May 6, 2014 at 10:35 am
Well, I ran the numbers using the S&P 500 index numbers from Yahoo Finance and the inflation numbers from InflationData.com, rather than the numbers from a mutual fund, and there was no gain. And, given your demonstrated pattern of missing key data and reporting inaccurately, I am going to go with the numbers my team calculated, rather than yours. (But I can recommend a good reading comprehension course for you…)
But whether the gains beat inflation or not is interesting, but NOT the really critical issue, which you keep avoiding addressing. (I can’t imagine why…)
The KEY issue is that your numbers are BEFORE taxes and BEFORE all fees… and the Bank On Yourself numbers are AFTER all fees, commissions and taxes.
If you believe the taxes and fees are insignificant, you should be immediately stripped of any licenses you hold, as well as the “license” to run your AllFinancialMatters blog. (This is why most blogging isn’t writing. It’s graffiti with punctuation.)
Let’s say I give you the benefit of the doubt and assume you do know taxes and fees have an impact. Can you tell us how much a 1% annual fee over 30 years and a 25% effective tax bracket in retirement will reduce these returns?
I DO know the answer. Are you really as clueless as you appear?
Here’s a hint: According to the most recent 401k Averages Book, the average total plan cost for small plans is 1.46% per year per year. (FYI – IRA fees are usually higher.) Even the largest plans have fees that average 1%.

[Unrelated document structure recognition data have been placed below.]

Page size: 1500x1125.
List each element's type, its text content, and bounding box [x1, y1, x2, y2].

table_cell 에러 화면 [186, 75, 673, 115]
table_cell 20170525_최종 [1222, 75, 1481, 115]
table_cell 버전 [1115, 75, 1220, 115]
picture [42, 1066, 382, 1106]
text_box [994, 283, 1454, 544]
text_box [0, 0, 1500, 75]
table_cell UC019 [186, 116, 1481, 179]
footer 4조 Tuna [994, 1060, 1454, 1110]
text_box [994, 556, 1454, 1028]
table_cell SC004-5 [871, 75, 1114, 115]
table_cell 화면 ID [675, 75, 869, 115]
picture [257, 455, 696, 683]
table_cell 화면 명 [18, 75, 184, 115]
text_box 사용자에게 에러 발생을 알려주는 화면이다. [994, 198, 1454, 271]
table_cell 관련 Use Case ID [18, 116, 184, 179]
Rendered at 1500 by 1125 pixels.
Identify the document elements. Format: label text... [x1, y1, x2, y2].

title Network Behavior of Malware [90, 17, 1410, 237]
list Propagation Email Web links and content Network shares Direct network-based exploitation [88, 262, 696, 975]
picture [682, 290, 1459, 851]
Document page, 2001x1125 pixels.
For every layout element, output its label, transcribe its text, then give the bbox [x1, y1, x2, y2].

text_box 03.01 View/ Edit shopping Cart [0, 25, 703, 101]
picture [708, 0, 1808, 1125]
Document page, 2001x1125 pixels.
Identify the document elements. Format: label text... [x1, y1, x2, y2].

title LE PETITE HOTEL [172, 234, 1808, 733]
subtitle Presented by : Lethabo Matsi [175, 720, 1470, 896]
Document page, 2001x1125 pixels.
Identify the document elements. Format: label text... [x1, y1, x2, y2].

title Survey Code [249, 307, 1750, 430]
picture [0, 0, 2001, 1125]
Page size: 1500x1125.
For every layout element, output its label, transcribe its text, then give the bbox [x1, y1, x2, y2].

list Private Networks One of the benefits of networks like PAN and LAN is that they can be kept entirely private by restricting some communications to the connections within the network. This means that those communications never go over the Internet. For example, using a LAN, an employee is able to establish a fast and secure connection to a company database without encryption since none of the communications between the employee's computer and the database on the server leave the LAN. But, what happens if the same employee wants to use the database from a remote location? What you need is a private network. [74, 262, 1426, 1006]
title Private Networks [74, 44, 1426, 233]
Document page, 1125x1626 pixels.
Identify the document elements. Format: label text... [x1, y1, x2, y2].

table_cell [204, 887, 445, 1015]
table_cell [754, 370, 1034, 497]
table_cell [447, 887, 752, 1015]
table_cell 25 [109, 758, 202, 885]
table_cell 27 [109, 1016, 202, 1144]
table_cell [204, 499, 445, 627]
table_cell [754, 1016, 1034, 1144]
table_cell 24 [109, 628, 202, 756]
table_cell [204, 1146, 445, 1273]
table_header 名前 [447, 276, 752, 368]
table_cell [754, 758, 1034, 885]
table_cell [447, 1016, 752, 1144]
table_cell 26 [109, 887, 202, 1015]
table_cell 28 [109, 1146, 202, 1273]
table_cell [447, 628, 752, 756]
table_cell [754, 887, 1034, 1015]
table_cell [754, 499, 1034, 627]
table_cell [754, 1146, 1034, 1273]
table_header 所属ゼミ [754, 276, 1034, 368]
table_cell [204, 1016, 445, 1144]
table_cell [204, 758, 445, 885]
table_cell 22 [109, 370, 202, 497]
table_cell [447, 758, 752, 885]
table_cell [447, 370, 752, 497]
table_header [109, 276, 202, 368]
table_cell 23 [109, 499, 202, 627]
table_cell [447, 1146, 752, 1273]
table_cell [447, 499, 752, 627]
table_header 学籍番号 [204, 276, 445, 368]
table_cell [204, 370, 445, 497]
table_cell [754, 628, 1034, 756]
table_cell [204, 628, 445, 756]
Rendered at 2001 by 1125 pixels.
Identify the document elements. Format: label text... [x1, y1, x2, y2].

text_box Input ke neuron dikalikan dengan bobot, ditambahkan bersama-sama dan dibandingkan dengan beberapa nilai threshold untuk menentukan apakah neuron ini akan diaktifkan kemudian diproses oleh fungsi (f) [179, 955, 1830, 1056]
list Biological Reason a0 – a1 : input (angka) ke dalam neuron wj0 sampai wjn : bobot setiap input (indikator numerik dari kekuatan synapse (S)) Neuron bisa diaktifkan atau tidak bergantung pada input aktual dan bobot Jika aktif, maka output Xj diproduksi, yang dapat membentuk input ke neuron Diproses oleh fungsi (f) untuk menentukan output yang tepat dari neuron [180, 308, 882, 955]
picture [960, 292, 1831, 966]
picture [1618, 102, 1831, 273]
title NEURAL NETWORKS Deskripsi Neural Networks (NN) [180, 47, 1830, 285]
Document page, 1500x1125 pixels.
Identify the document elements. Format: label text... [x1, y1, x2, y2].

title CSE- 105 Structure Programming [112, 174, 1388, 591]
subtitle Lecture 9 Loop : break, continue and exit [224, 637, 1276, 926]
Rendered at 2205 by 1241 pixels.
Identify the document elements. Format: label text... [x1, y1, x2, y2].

Fees that are added on, like 401(k) fees and mutual fund costs, compound AGAINST you. Deduct that 1.46% per year cost over a 30-year period. Or just run it with a 1% annual fee for 30 years.
Now let’s assume you’re fortunate enough to retire at “only” a 25% effective tax rate.
Tell me what’s left of your return?
Maybe 4.98% before fees and taxes “isn’t bad,” but it SUCKS after you account for fees and taxes.
Don’t just keep repeating yourself like a parrot! Run the numbers! And I DARE you to publish these comments IN FULL along with that result on your blog! (That’s assuming you could even calculate those numbers correctly – which is questionable.) In fact, I’ve noticed how you have conspicuously NOT included any of my comments on your blog. After all, they drive a hole as big as a Mack truck through your logic. And you’ve let the lies you originally published stand. Shame on you, Jeffrey Pritchard.
May 2, 2014 at 12:36 pm
Additionally, isn’t it dishonest to pick the absolute market top as your starting point?
Why not be fair and pick the absolute bottom since March 24, 2000, run the numbers again, and compare results?
May 6, 2014 at 10:36 am
If I really wanted to slant the numbers, wouldn’t I have done the chart from a market top to a market bottom?
But I didn’t – I took it to another market high, ending the week my book got published. I suppose you would have me take it from a market bottom to a market top?
You have demonstrated that you are both dishonest and uneducable, Jeffrey Pritchard. I have a “3-strikes” rule on this blog – and you are now officially OUT. This conversation is over and you are now banned from this blog.